Required work →
Search string "firm": state how many lines in the material below contain it, and nothing else.
= = = = =
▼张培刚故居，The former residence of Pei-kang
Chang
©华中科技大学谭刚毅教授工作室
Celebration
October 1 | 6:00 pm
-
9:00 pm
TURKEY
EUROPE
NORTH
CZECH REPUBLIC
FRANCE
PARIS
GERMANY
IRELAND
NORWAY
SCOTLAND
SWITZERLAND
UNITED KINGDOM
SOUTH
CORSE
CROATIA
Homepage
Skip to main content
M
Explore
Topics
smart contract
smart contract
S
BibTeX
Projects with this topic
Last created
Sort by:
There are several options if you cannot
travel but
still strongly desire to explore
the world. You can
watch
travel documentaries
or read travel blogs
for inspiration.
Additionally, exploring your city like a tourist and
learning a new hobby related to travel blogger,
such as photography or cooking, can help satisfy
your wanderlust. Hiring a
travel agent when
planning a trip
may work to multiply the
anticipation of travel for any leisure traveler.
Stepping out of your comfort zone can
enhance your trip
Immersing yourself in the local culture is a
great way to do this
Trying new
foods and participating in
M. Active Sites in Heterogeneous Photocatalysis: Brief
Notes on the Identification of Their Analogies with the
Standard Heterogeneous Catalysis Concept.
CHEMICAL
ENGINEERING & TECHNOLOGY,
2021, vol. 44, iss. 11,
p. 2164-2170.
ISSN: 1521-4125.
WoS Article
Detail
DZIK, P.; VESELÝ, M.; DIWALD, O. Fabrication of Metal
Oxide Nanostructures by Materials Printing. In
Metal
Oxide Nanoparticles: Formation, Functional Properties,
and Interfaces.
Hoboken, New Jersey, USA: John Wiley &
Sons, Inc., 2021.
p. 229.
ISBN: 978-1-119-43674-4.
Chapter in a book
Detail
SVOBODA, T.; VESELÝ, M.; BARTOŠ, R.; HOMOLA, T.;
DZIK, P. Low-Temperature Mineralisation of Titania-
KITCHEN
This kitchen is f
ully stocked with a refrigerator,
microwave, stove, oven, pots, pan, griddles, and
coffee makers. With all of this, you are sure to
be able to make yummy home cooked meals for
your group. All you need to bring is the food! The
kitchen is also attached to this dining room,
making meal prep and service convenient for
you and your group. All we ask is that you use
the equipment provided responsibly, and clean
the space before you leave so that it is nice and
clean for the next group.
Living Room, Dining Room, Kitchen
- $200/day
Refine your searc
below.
= = = = =
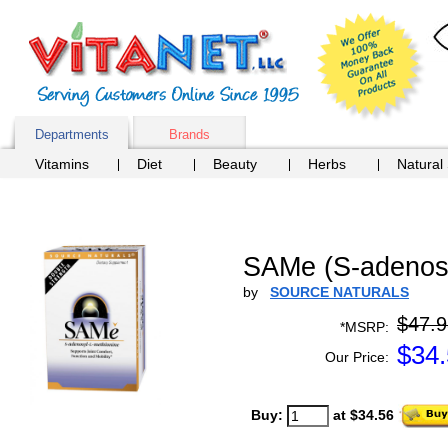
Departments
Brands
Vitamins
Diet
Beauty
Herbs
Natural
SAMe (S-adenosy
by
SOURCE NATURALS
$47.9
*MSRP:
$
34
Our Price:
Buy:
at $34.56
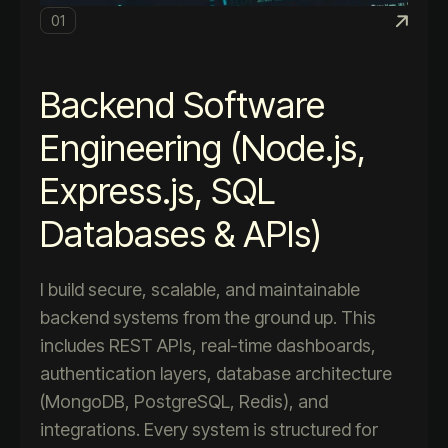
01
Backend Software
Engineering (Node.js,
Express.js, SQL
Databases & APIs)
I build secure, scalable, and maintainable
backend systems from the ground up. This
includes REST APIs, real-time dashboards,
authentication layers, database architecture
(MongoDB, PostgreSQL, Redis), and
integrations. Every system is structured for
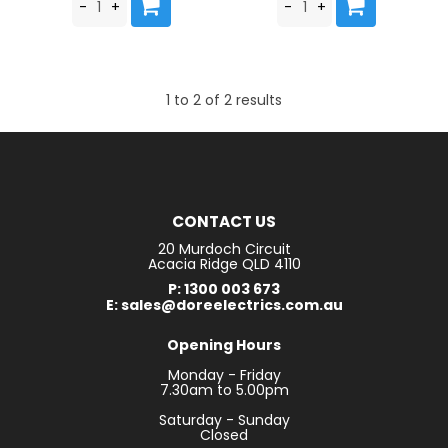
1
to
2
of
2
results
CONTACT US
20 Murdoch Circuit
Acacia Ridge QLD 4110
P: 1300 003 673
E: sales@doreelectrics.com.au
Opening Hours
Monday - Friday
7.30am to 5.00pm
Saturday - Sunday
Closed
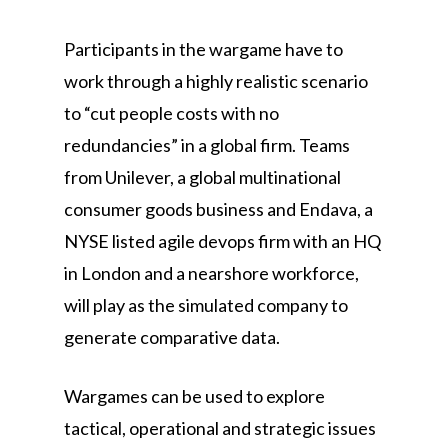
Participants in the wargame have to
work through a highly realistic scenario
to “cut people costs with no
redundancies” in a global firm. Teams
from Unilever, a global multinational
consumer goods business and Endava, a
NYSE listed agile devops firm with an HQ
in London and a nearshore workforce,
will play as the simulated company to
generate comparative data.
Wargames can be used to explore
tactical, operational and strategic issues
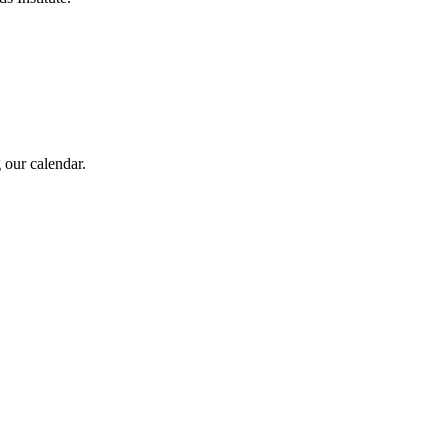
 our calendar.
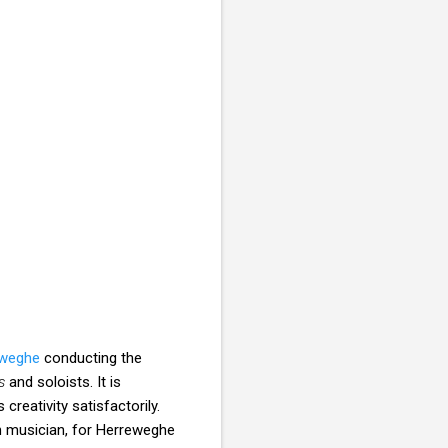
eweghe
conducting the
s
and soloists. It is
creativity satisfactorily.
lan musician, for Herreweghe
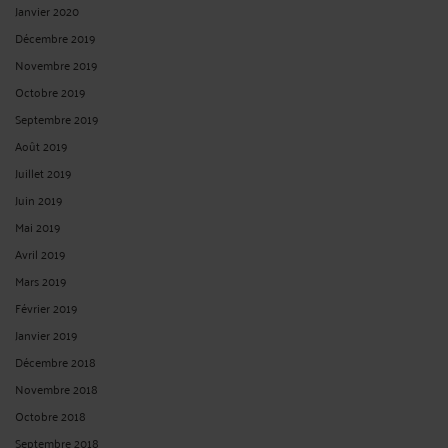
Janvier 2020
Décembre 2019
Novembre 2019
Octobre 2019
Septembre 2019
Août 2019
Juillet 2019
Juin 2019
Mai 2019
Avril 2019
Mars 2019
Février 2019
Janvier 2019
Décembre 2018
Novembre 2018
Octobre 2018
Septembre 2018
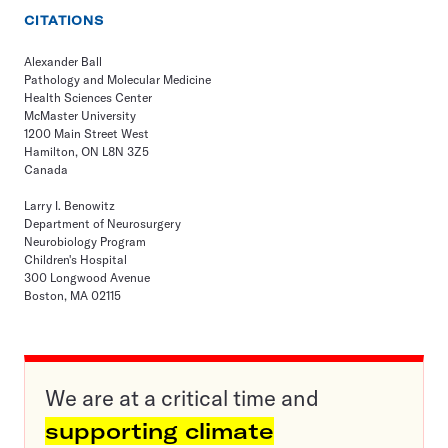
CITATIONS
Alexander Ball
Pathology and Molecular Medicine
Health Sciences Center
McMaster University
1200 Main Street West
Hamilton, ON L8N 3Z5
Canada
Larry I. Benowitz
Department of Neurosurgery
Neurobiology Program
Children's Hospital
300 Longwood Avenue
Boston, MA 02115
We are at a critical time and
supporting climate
= = = = =
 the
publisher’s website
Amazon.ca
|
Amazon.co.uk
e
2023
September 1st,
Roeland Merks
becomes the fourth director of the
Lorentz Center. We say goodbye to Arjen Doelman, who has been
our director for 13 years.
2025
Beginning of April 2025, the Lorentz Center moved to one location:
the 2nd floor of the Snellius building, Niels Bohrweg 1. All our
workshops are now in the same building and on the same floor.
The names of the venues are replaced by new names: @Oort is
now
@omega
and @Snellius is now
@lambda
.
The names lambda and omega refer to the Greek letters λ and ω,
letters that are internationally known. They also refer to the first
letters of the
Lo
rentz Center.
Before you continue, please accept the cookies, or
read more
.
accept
= = = = =
Response to the task →
2